The following post is part of a blog series exploring the harmful impacts of President Trump’s recent Executive Order on homelessness. In each post, Alliance staff will discuss one component of the Executive Order, and what the implications will be on homeless services. Please note, the Alliance cannot and does not provide legal guidance. Please consult a lawyer for legal interpretations.
Read more from this series:
What the Executive Order Says about Sobriety Mandates
“The Secretary of Housing and Urban Development shall, as appropriate, take steps to require recipients of Federal housing and homelessness assistance to increase requirements that persons participating in the recipients’ programs who suffer from substance use disorder or serious mental illness use substance abuse treatment or mental health services as a condition of participation.”
Why This is a Problem
Under the guise of “increasing accountability in the provision of, and grants awarded for, homelessness assistance and transitional living programs,” the Trump Administration seeks to prevent people who live with a substance use disorder, alcoholism, or co-occurring disorders from accessing lifesaving assistance without total abstinence.
Decades of disinvestment in housing, healthcare, and other systems have created conditions where millions of Americans cannot access the supports or services they need to survive and thrive; behavioral health treatment is no exception. Mandating sobriety does not produce sobriety.

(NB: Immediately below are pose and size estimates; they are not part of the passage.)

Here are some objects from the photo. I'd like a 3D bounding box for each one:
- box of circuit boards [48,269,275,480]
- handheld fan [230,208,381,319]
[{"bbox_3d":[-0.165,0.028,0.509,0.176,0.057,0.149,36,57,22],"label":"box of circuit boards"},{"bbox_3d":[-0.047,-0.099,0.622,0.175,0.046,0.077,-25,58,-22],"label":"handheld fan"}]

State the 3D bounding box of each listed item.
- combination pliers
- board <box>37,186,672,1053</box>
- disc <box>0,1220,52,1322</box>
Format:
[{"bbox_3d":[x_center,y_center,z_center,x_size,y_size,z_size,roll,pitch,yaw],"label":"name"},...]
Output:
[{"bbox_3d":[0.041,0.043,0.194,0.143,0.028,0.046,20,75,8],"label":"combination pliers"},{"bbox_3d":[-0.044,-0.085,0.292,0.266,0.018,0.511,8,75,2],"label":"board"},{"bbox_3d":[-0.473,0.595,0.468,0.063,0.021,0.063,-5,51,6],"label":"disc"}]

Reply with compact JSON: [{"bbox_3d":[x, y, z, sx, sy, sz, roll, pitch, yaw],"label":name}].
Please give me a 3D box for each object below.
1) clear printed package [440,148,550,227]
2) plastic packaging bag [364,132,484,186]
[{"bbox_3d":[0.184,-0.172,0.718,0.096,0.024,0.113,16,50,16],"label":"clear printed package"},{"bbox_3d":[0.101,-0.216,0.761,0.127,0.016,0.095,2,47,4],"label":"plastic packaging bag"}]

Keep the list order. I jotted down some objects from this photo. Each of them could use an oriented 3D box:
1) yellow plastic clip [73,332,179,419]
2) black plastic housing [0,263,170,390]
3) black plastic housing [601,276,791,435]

Providers across the country know how tough it is to find and get into treatment, no matter the size of their community. This Executive Order does nothing to change that. Without more resources, many communities will turn to punitive and ineffective approaches. These tactics do nothing to solve homelessness, but instead cause trauma and create more barriers to finding a home.
What’s the Alternative?
Sobriety does not automatically end a person’s homelessness. In fact, housing is often the first step toward recovery, not the reward for it.
People overwhelmingly engage with services when offered ones that meet their needs – not simply blanket approaches or mandates. Medication-Assisted Treatment (MAT), harm reduction approaches, access to peer support (such as 12-step programs), and other evidence-based treatment options – paired with low-barrier emergency shelter and housing – are the solution.
Our communities are safer when everyone has a place to live, and when everyone has the behavioral healthcare support they need to flourish. That is where we need our leaders focused, rather than punishing people under the pretense of compassion.